The morning-after pill was also, in their eyes, a special horror because it changed “the definition of the moment when human life starts from fertilisation to implantation”. All of this conjured an apocalyptic vision: “the issue at stake concerns the very fabric of society, the very future of the human race.”
Riches warned a meeting at the Knights of Columbanus headquarters in Dublin in 1980 of an ascending scale of moral depravity from contraception to abortion to homosexuality.
The first action of her Irish followers was to campaign against a small State grant to the Dublin Rape Crisis Centre. Its next campaign was against the removal of the stigma of illegitimacy from children born out of wedlock.

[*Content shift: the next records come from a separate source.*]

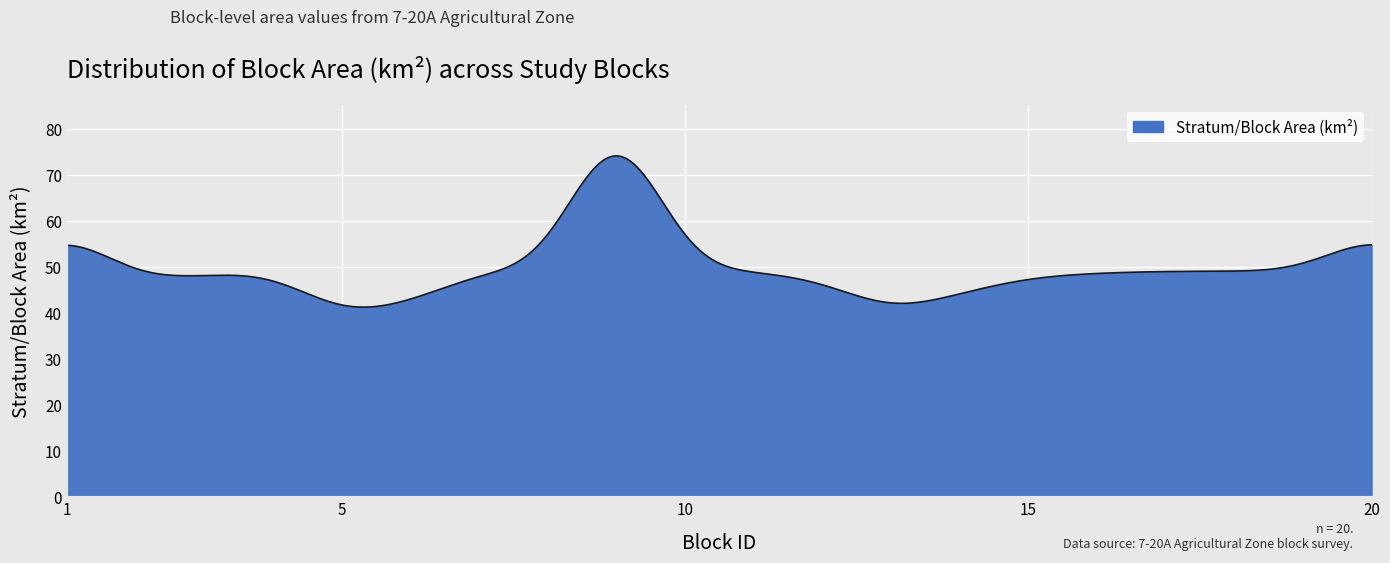

What is the smallest value displayed?

41.2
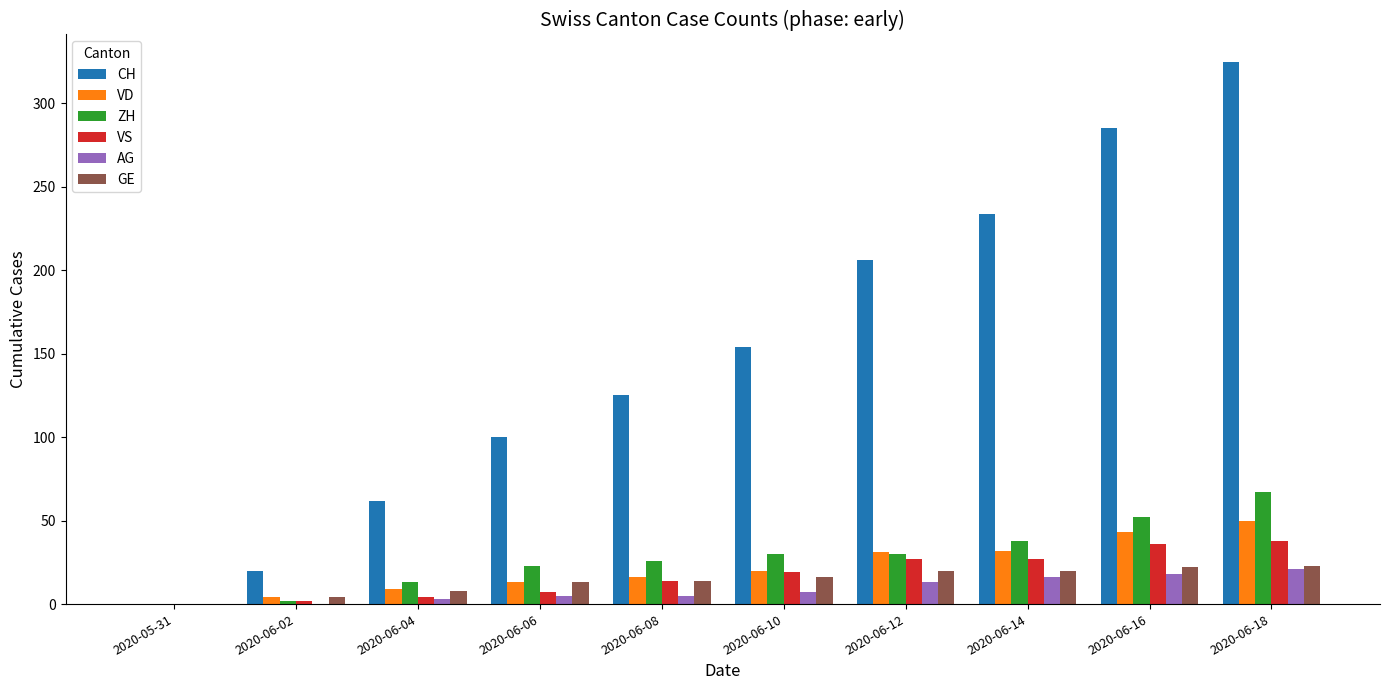

How many categories are shown in the chart?

10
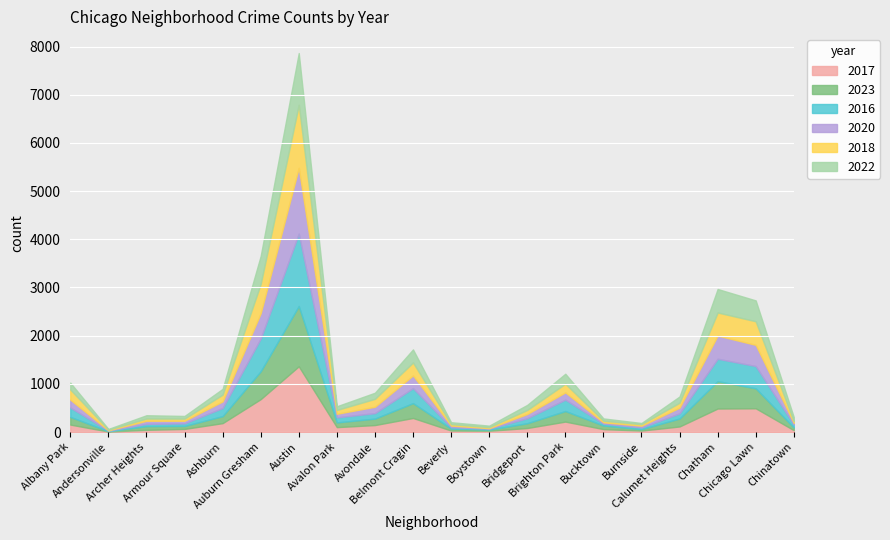

What is the greatest value displayed?

1503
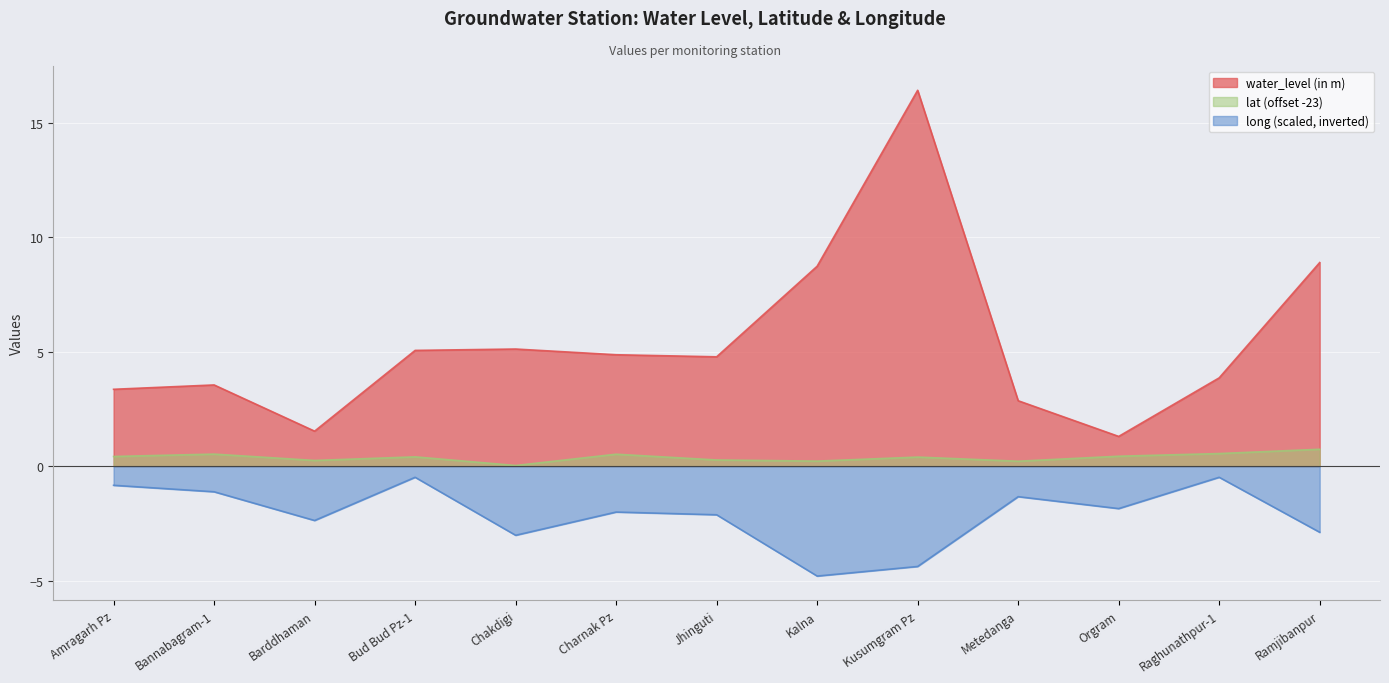

Reading left to right, what are all the values shown in this chart?

water_level (in m): 3.4	3.5	1.5	5.1	5.1	4.9	4.8	8.7	16.4	2.9	1.3	3.9	8.9
lat: 0.4	0.5	0.2	0.4	0.0	0.5	0.3	0.2	0.4	0.2	0.4	0.6	0.7
long: -0.8	-1.1	-2.4	-0.5	-3.0	-2.0	-2.1	-4.8	-4.4	-1.3	-1.9	-0.5	-2.9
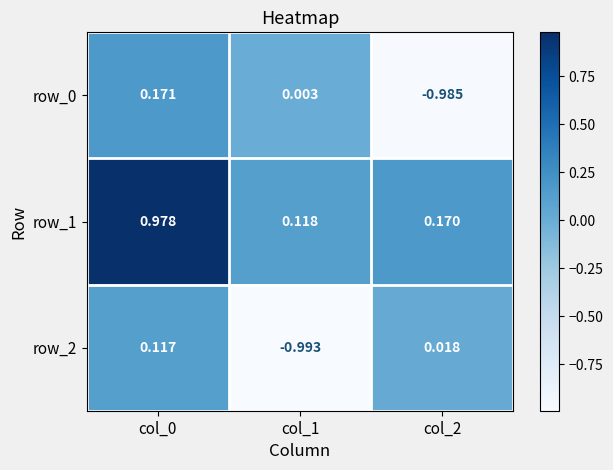

Is the value of row_1 at col_2 greater than the value of row_2 at col_0?

Yes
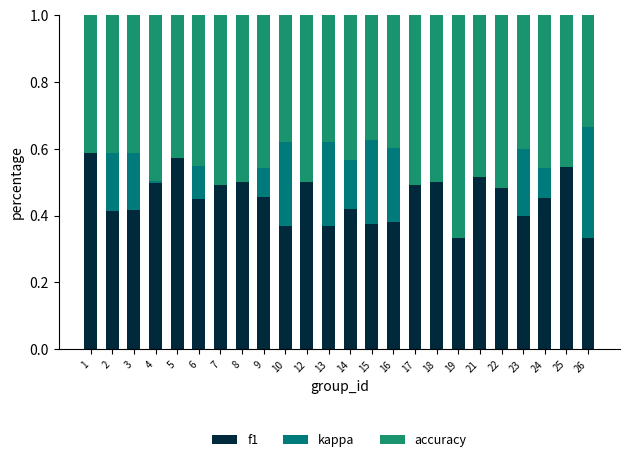

Between 6 and 16, which series saw the biggest shift?

kappa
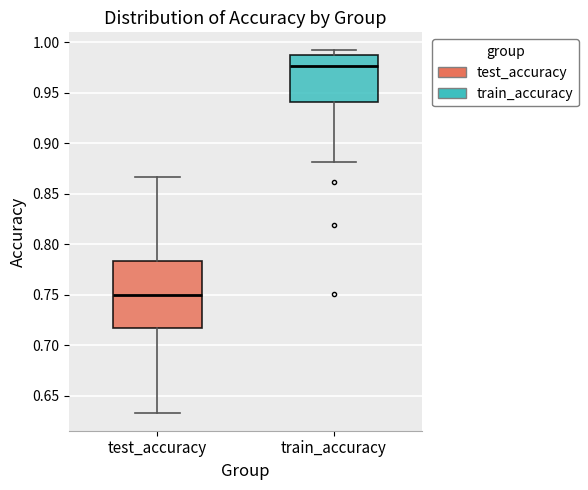

Reading left to right, read every box against the y-axis: the position of its median line, the range the box covers, and the ends of its whiskers. The values are not printed on the chart, so give them approximately, as read against the axis.

test_accuracy: median 0.750, box 0.715 to 0.785, whiskers 0.635 to 0.865
train_accuracy: median 0.975, box 0.940 to 0.985, whiskers 0.880 to 0.990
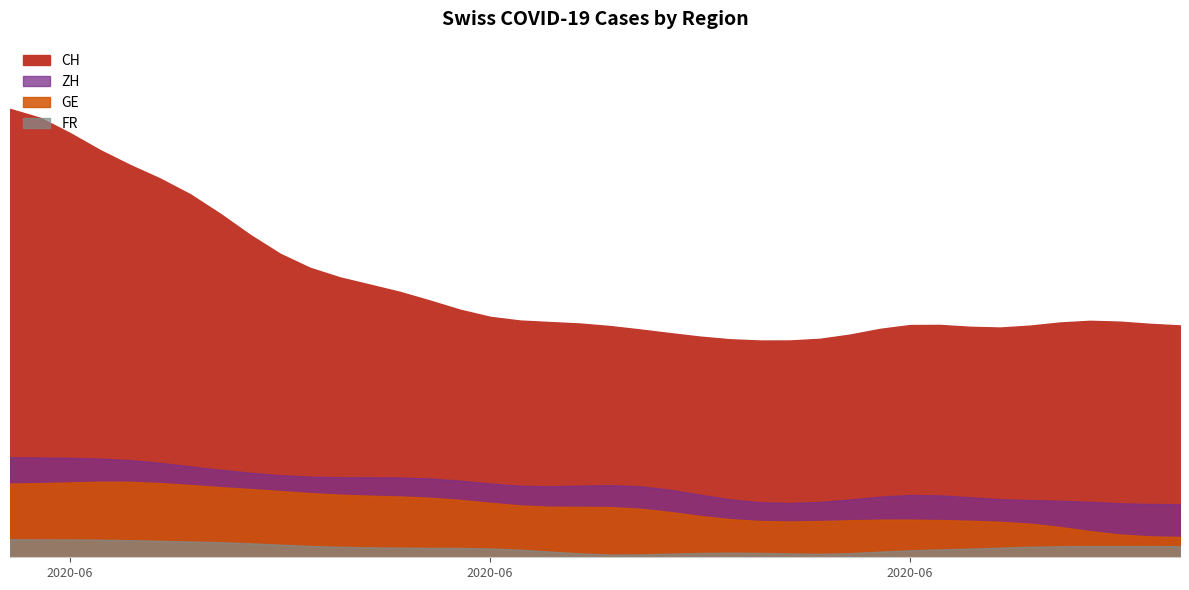

Is it true that GE equals 20 at 22?

True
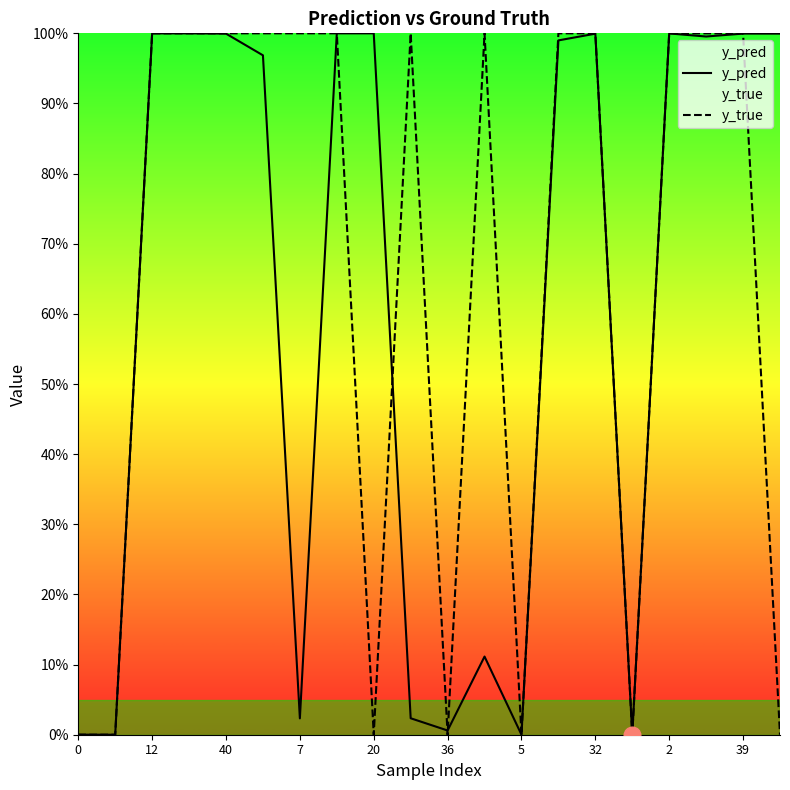

Where is y_pred nearest to the value 0?

15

This is the ideology – sectarian, paranoid, apocalyptic – that gave us the eighth amendment. It was utterly dismissive of any qualifications to its absolutist views and saw all “sob stories” as liberal conspiracies.
Bernadette Bonar, a leading PLAC and Responsible Society figure, warned of pro-abortion conspirators turning up at a TD’s clinics: “seemingly respectable little women giving him sob stories about 12-year-olds being raped.”
Loretto Browne, also a prominent PLAC and Responsible Society leader, told me in 1982 that rape very seldom results in pregnancy because “men that go in for rape are usually not fertile, they tend to be impotent”.
She pointed, moreover, to the rising numbers of alleged homosexuals in Ireland as further evidence of conspiracy: “By natural law we couldn’t have that many misfits … there couldn’t be that many physically deformed people in society.”
These were the people who created the Irish abortion regime. Most of them are long gone from the public stage – COSC and the Irish Responsible Society no longer exist. Their world view is marginal. But their legacy abides for women not born when it was in its pomp.
Fintan O’Toole in the IT today. Emphasis mine. The fear they had of ‘other’ is palpable. Anything different or clashing with their Weltanshauung was to be denied, or even destroyed judging from the language used. But don’t think for a minute that those attitudes have disappeared down the passage of time.